Part Two also consists of short stories, but these feature a character named Kit Blue. As Grafton writes in the introduction to this section, “Kit Blue is simply a younger version of me.”
The 13 Kit Blue short stories tell the tale of a child raised by alcoholic parents. As I read these disconsolate vignettes, which Grafton wrote in the decade after her mother’s death, I wished she had chosen to write a memoir instead. Her attempt to fictionalize her voyage through childhood and young adulthood with short stories of sadness and pain leading to forgiveness and love produced tales told at a remove. For me, they just didn’t work. A memoir would have allowed Grafton to share the touchstones of her life and make an insightful appraisal of her “chaotic and confused” early years.
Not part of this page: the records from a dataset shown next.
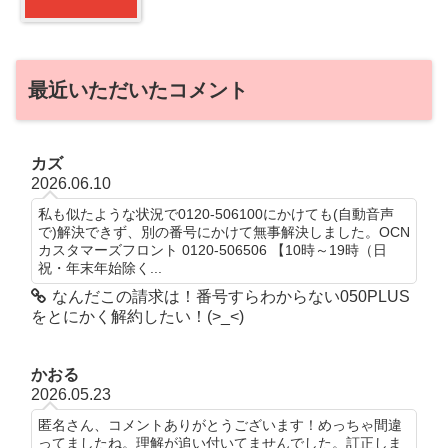
最近いただいたコメント
カズ
2026.06.10
私も似たような状況で0120-506100にかけても(自動音声
で)解決できず、別の番号にかけて無事解決しました。OCN
カスタマーズフロント 0120-506506 【10時～19時（日
祝・年末年始除く...
なんだこの請求は！番号すらわからない050PLUS
をとにかく解約したい！(>_<)
かおる
2026.05.23
匿名さん、コメントありがとうございます！めっちゃ間違
ってましたね。理解が追い付いてませんでした。訂正しま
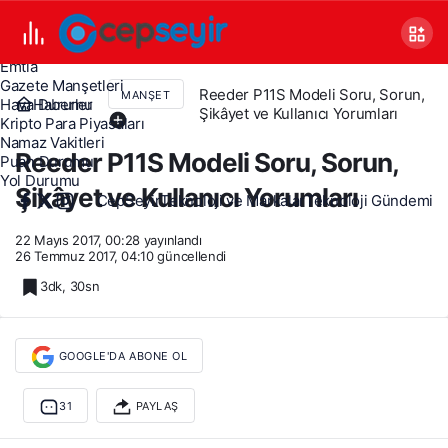
Canlı TV
Covid 19
Döviz Kurları
Emtia
Gazete Manşetleri
Reeder P11S Modeli Soru, Sorun,
MANŞET
Haberler
Hava Durumu
Şikâyet ve Kullanıcı Yorumları
Kripto Para Piyasaları
Namaz Vakitleri
Reeder P11S Modeli Soru, Sorun,
Puan Durumu
Yol Durumu
Şikâyet ve Kullanıcı Yorumları
CepSeyir
Teknoloji ve Markalar
Teknoloji Gündemi
22 Mayıs 2017, 00:28
yayınlandı
26 Temmuz 2017, 04:10
güncellendi
3dk, 30sn
GOOGLE'DA ABONE OL
31
PAYLAŞ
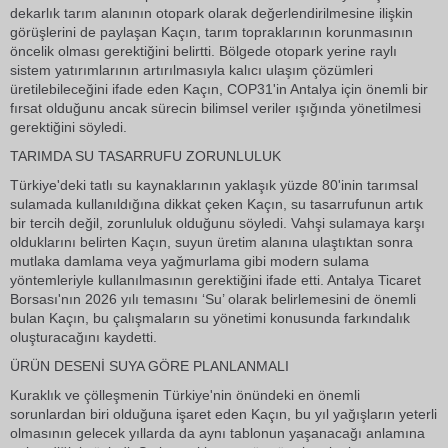
dekarlık tarım alanının otopark olarak değerlendirilmesine ilişkin
görüşlerini de paylaşan Kaçın, tarım topraklarının korunmasının
öncelik olması gerektiğini belirtti. Bölgede otopark yerine raylı
sistem yatırımlarının artırılmasıyla kalıcı ulaşım çözümleri
üretilebileceğini ifade eden Kaçın, COP31'in Antalya için önemli bir
fırsat olduğunu ancak sürecin bilimsel veriler ışığında yönetilmesi
gerektiğini söyledi.
TARIMDA SU TASARRUFU ZORUNLULUK
Türkiye'deki tatlı su kaynaklarının yaklaşık yüzde 80'inin tarımsal
sulamada kullanıldığına dikkat çeken Kaçın, su tasarrufunun artık
bir tercih değil, zorunluluk olduğunu söyledi. Vahşi sulamaya karşı
olduklarını belirten Kaçın, suyun üretim alanına ulaştıktan sonra
mutlaka damlama veya yağmurlama gibi modern sulama
yöntemleriyle kullanılmasının gerektiğini ifade etti. Antalya Ticaret
Borsası'nın 2026 yılı temasını ‘Su’ olarak belirlemesini de önemli
bulan Kaçın, bu çalışmaların su yönetimi konusunda farkındalık
oluşturacağını kaydetti.
ÜRÜN DESENİ SUYA GÖRE PLANLANMALI
Kuraklık ve çölleşmenin Türkiye'nin önündeki en önemli
sorunlardan biri olduğuna işaret eden Kaçın, bu yıl yağışların yeterli
olmasının gelecek yıllarda da aynı tablonun yaşanacağı anlamına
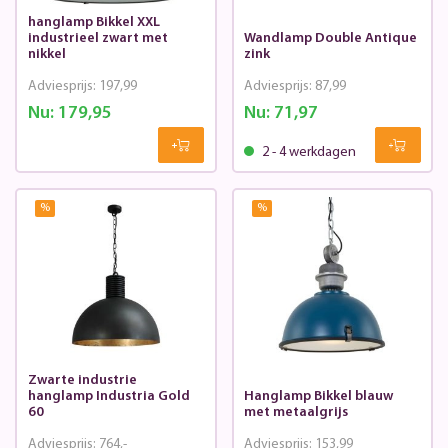
hanglamp Bikkel XXL
industrieel zwart met
Wandlamp Double Antique
nikkel
zink
Adviesprijs:
197,99
Adviesprijs:
87,99
Nu:
179,95
Nu:
71,97
2 - 4 werkdagen
%
%
Zwarte industrie
hanglamp Industria Gold
Hanglamp Bikkel blauw
60
met metaalgrijs
Adviesprijs:
764,-
Adviesprijs:
153,99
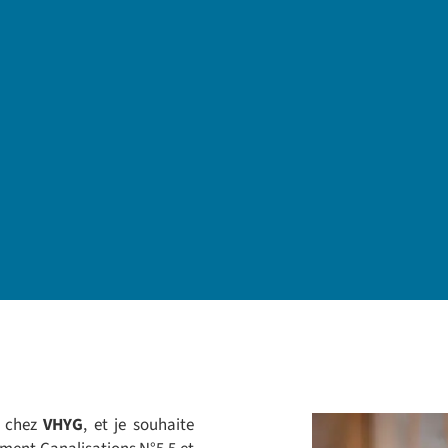
s chez
VHYG
, et je souhaite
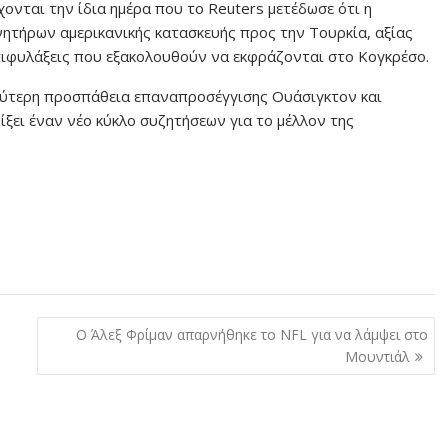
ονται την ίδια ημέρα που το Reuters μετέδωσε ότι η
ητήρων αμερικανικής κατασκευής προς την Τουρκία, αξίας
ιφυλάξεις που εξακολουθούν να εκφράζονται στο Κογκρέσο.
υρύτερη προσπάθεια επαναπροσέγγισης Ουάσιγκτον και
ίξει έναν νέο κύκλο συζητήσεων για το μέλλον της
Ο Άλεξ Φρίμαν απαρνήθηκε το NFL για να λάμψει στο
Μουντιάλ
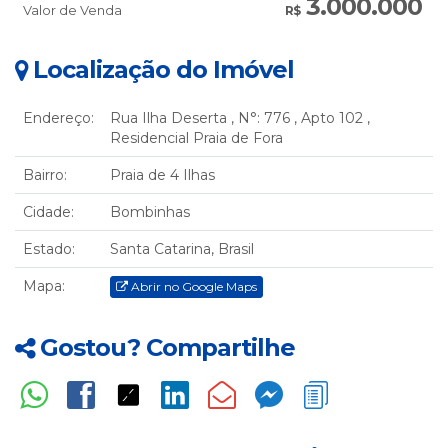
3.000.000
Valor de Venda
R$
Localização do Imóvel
Endereço:
Rua Ilha Deserta
,
N°:
776
,
Apto 102
,
Residencial Praia de Fora
Bairro:
Praia de 4 Ilhas
Cidade:
Bombinhas
Estado:
Santa Catarina, Brasil
Mapa:
Abrir no Google Maps
Gostou? Compartilhe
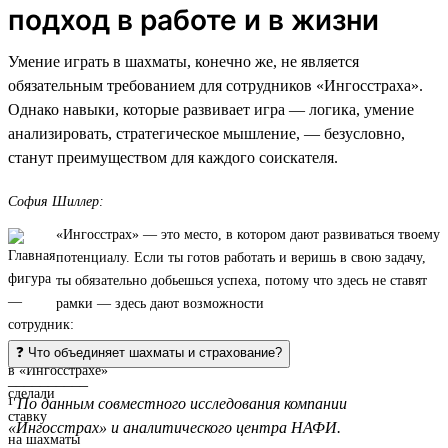
подход в работе и в жизни
Умение играть в шахматы, конечно же, не является
обязательным требованием для сотрудников «Ингосстраха».
Однако навыки, которые развивает игра — логика, умение
анализировать, стратегическое мышление, — безусловно,
станут преимуществом для каждого соискателя.
София Шиллер:
«Ингосстрах» — это место, в котором дают развиваться твоему
потенциалу. Если ты готов работать и веришь в свою задачу,
ты обязательно добьешься успеха, потому что здесь не ставят
рамки — здесь дают возможности
❓ Что объединяет шахматы и страхование?
__________
¹
По данным совместного исследования компании
«Ингосстрах» и аналитического центра НАФИ.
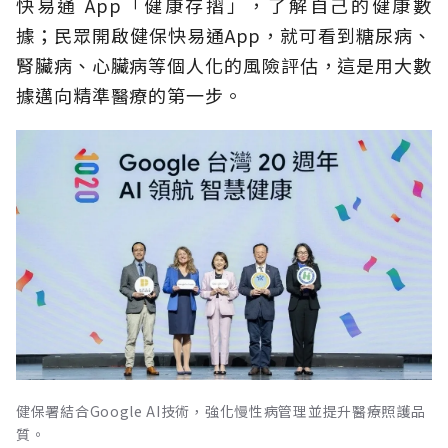
快易通 App「健康存摺」，了解自己的健康數
據；民眾開啟健保快易通App，就可看到糖尿病、
腎臟病、心臟病等個人化的風險評估，這是用大數
據邁向精準醫療的第一步。
健保署結合Google AI技術，強化慢性病管理並提升醫療照護品
質。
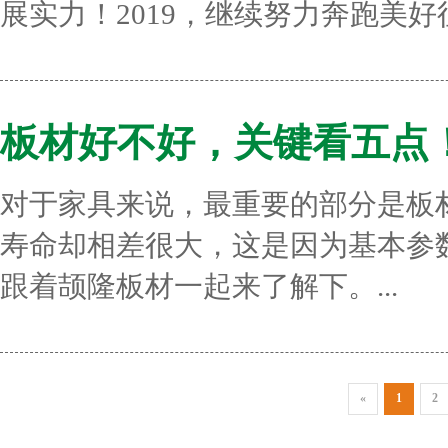
展实力！2019，继续努力奔跑美好征
板材好不好，关键看五点
对于家具来说，最重要的部分是板
寿命却相差很大，这是因为基本参
跟着颉隆板材一起来了解下。...
«
1
2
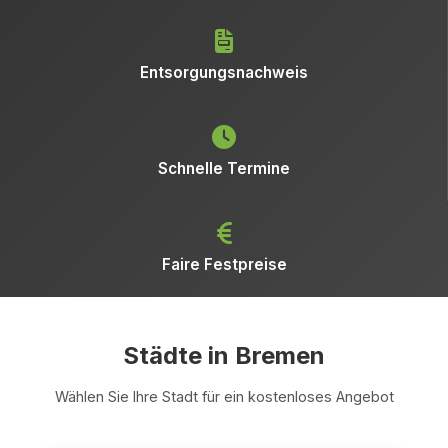
Entsorgungsnachweis
Schnelle Termine
Faire Festpreise
Städte in Bremen
Wählen Sie Ihre Stadt für ein kostenloses Angebot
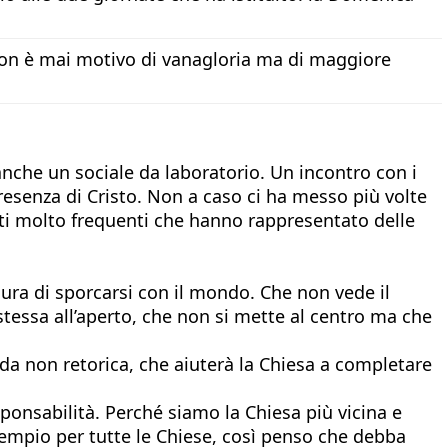
o non è mai motivo di vanagloria ma di maggiore
nche un sociale da laboratorio. Un incontro con i
resenza di Cristo. Non a caso ci ha messo più volte
ti molto frequenti che hanno rappresentato delle
aura di sporcarsi con il mondo. Che non vede il
stessa all’aperto, che non si mette al centro ma che
da non retorica, che aiuterà la Chiesa a completare
onsabilità. Perché siamo la Chiesa più vicina e
sempio per tutte le Chiese, così penso che debba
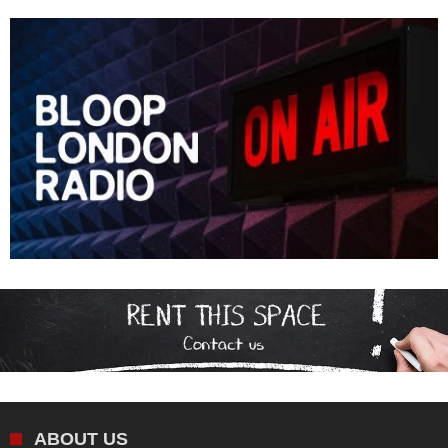
ABOUT US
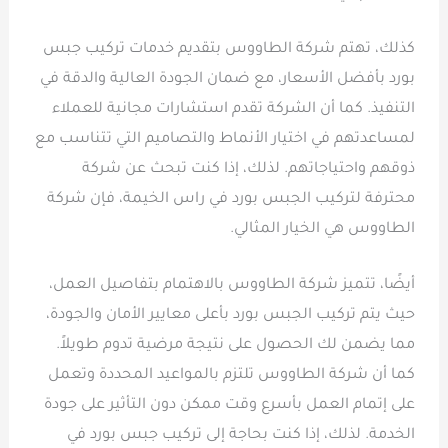
كذلك، تهتم شركة الطاووس بتقديم خدمات تركيب جبس
بورد بأفضل الأسعار، مع ضمان الجودة العالية والدقة في
التنفيذ. كما أن الشركة تقدم استشارات مجانية للعملاء
لمساعدتهم في اختيار الأنماط والتصاميم التي تتناسب مع
ذوقهم واحتياجاتهم. لذلك، إذا كنت تبحث عن شركة
محترفة لتركيب الجبس بورد في راس الخيمة، فإن شركة
الطاووس هي الخيار المثالي.
أيضًا، تتميز شركة الطاووس بالاهتمام بتفاصيل العمل،
حيث يتم تركيب الجبس بورد بأعلى معايير الأمان والجودة،
مما يضمن لك الحصول على نتيجة مرضية تدوم طويلاً.
كما أن شركة الطاووس تلتزم بالمواعيد المحددة وتعمل
على إتمام العمل بأسرع وقت ممكن دون التأثير على جودة
الخدمة. لذلك، إذا كنت بحاجة إلى تركيب جبس بورد في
But who am I to criticize the author, who was taking a chance on revealing herself in perhaps the only way she could? Yes, Kinsey and Me is an odd amalgam, and I’m still not sure what to think of it. But I do know this: Sue Grafton was one hell of a writer, and she changed the face of noir detective fiction. That is something to honor and celebrate. Now I think I’ll go read G is for Gumshoe.